Dari uraian ini dapat diambil kesimpulan bahwa :
-
Harga Satuan timpang adalah Harga Satuan penawaran yang melebihi 110% dari Harga Satuan HPS, setelah dilakukan klarifikasi oleh pokja dan disetujui risikonya oleh penyedia.
-
Harga Satuan Timpang adalah harga yang wajar dan dapat dibayar sesuai dengan nilai yang disepakati dalam kontrak. Untuk itu tidak ada alasan untuk menggugurkan, menyesuaikan harga penawaran atau tidak membayar atas item yang didalamnya terdapat harga satuan timpang.
-
Jika disepakati sebagai Harga Satuan Timpang maka perlakuan yang diterapkan adalah untuk kuantitas pekerjaan tambahan digunakan harga satuan berdasarkan hasil negosiasi baik berdasarkan Harga Satuan HPS maupun Survey Terkini Harga Pasar.
Demikian pembahasan kali ini semoga bermanfaat.

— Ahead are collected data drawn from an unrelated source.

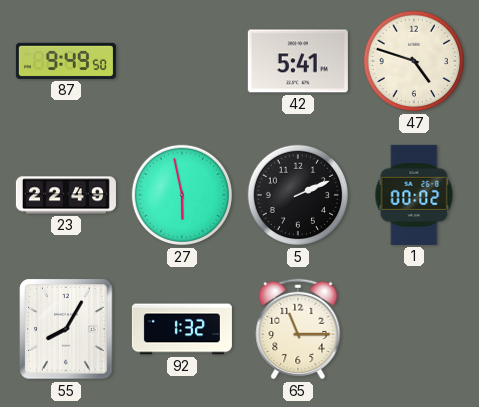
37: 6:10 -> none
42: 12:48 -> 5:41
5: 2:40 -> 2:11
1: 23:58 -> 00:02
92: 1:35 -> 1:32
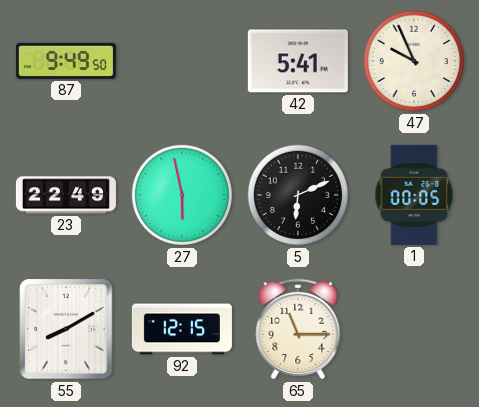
47: 4:48 -> 9:56
5: 2:11 -> 6:11
1: 00:02 -> 00:05
55: 8:05 -> 8:10
92: 1:32 -> 12:15
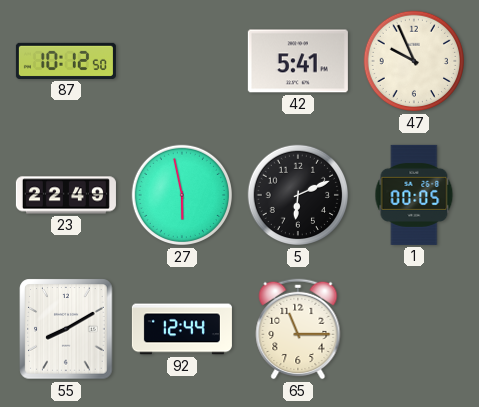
87: 9:49 -> 10:12
92: 12:15 -> 12:44
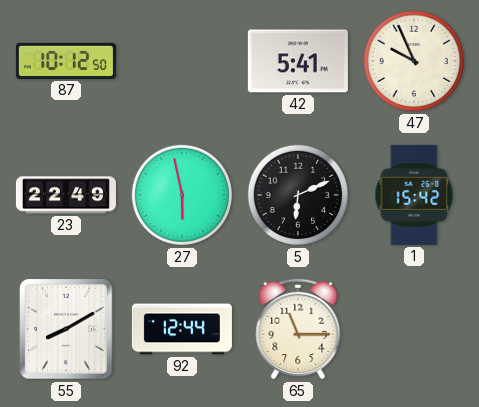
1: 00:05 -> 15:42
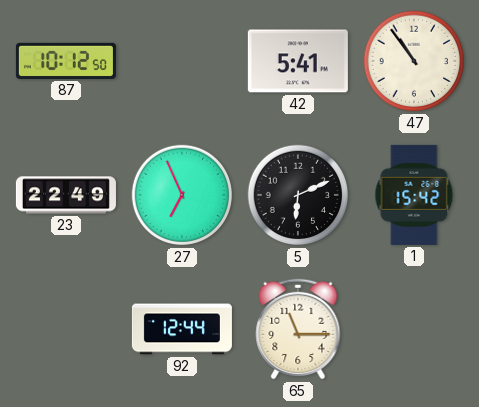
47: 9:56 -> 10:54
27: 5:58 -> 6:56
55: 8:10 -> none
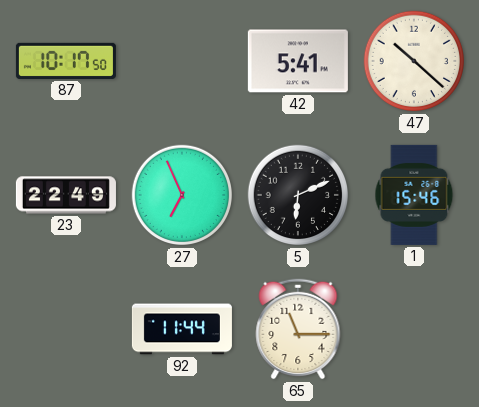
87: 10:12 -> 10:17
47: 10:54 -> 10:22
1: 15:42 -> 15:46
92: 12:44 -> 11:44
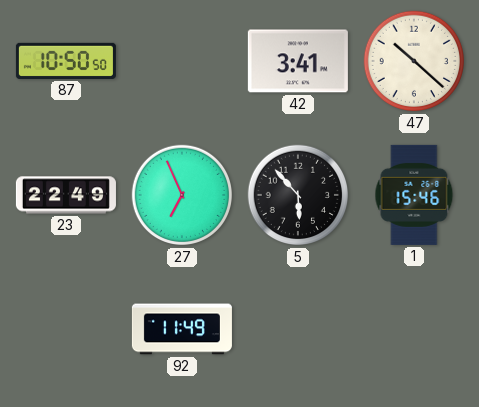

Setuju pak samsul, mudah2an auditor gak bikin ppk jadi bulan2an tentang tafsir mereka yg rigid
Aamiin…
Selamat sore pak
Mohon info, terkait perka no 1 2015 tentang standar dokumen pengadaan barang. Apa dokumen tsb bisa kita download di web LKPP?
Saya ingin konsultasi pak samsul. Untuk pengadaan langsung kurang dari 200 jt. Setelah penandatanganan kontrak paket pekerjaan bronjong terjadi kenaikan harga bronjong kurang lebih 25%. Mengakibatkan kerugian dipihak kontraktor. Apakah bisa di lakukan CCO (pengurangan volume karena inflasi harga)…?
bagaimana dengan perpres No. 16 tahun 2018 pak samsul? apakah kelebihan volume pada item pekerjaan yang harga satuannya timpang dikalikan ke harga HPS atau Harga Negosiasi? terima kasih
Negosiasi yang bisa mengacu pada HPS atau Harga Saat terjadi penambahan volume.
permisi pak samsul ijin nanya. apa yg harus di lakukan ketika dalam kegiatan suakelola terjadi perbedaan harga satuan dengan harga lapangan. sedangkan pekerjaan sudah berjalan 25% contoh harga semen di lapangan 80rb sedang di lapangan 72rb mohon petunjuk
permisi pak samsul ijin nanya. apa yg harus di lakukan ketika dalam kegiatan suakelola terjadi perbedaan harga satuan dengan harga lapangan. sedangkan pekerjaan sudah berjalan 25% contoh harga semen di RAB 80rb sedang di lapangan 72rb mohon petunjuk
Pembelian sesuai harga yang dibeli bukan harga di RAB karena RAB hanya rencana jadi wajar rencana tidak sama dengan kondisi lapangan
Jika penambahan volume hanya 2% dari volume kontrak awal utk item harga satuan timpang, apakah juga harus dibegosiasikan ?
Misal :
Item timpang
Volume awal 100 m3
Volume tambah 2 m3
Apakah yg tambah 2 m3 ini juga dinego harga satuannya?
Tkasih
pak samsul saya mau tanya apakah boleh kita menambah item pekerjaan Ls di kontrak addendum di karenakan kita mengikuti perubahan yg terjadi di lapangan
Selamat malam.pak samsul.
Saya mau menanyakan kalo.kontrak saya MYC apakah harga timpang berlaku.
malam pak samsul. saya sedang mengikuti tender pekerjaan semenisasi jalan beton, sebagai tender dengan harga termurah sbagai pemenang disamping penilaian kualifikasi administrasi n teknis, apakah ada kaitan langsung dengan harga material yang saya turunkan sangat jauh dari harga pasar seperti kayu perancah dari harga di HPS 3.400.000/m3 saya turunkan menjadi 50.000/m3? namun bila dilihat dari analisa harga satuan nilai penawaran saya terhadap beton k250 di HPS 1.500.000 dan penawaran saya menjadi 1.240.000. kenapa pokja mempermasalahkan harga material kayu perancah saya yang di daftar bahan saya jadikan 50.000/m3 tadi? dan Pokja mengatakan harga saya timpang? mohon pak penjelasannya agar saya bs terima dan mengerti, terimakasih.